--- PROVIDED RECORDS Enclosed Below ---
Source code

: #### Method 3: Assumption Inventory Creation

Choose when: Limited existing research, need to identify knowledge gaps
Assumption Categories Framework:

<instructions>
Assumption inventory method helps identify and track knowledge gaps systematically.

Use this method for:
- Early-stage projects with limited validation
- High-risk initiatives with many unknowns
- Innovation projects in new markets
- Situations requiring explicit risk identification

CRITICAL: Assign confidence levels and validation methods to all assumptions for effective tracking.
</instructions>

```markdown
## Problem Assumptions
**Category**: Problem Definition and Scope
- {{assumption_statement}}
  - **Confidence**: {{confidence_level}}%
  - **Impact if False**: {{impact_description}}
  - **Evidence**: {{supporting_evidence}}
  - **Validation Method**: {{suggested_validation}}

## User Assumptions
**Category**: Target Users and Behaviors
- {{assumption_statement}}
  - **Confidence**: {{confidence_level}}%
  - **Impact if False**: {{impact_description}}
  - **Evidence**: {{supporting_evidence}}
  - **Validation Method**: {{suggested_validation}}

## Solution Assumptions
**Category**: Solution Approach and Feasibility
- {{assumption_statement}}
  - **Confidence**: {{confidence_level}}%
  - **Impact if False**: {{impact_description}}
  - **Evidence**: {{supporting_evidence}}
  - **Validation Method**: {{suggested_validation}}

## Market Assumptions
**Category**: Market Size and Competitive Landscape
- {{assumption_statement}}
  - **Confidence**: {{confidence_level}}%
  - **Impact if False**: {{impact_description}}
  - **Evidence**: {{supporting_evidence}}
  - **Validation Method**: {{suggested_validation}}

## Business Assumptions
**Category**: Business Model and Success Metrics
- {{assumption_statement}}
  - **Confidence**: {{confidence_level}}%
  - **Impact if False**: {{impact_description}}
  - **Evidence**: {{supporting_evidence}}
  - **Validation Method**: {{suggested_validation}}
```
--- End of Enclosed PROVIDED RECORDS ---
> EXERCISE
Pull every line with the word "Business" from the data.

> RESPONSE AREA
## Business Assumptions
**Category**: Business Model and Success Metrics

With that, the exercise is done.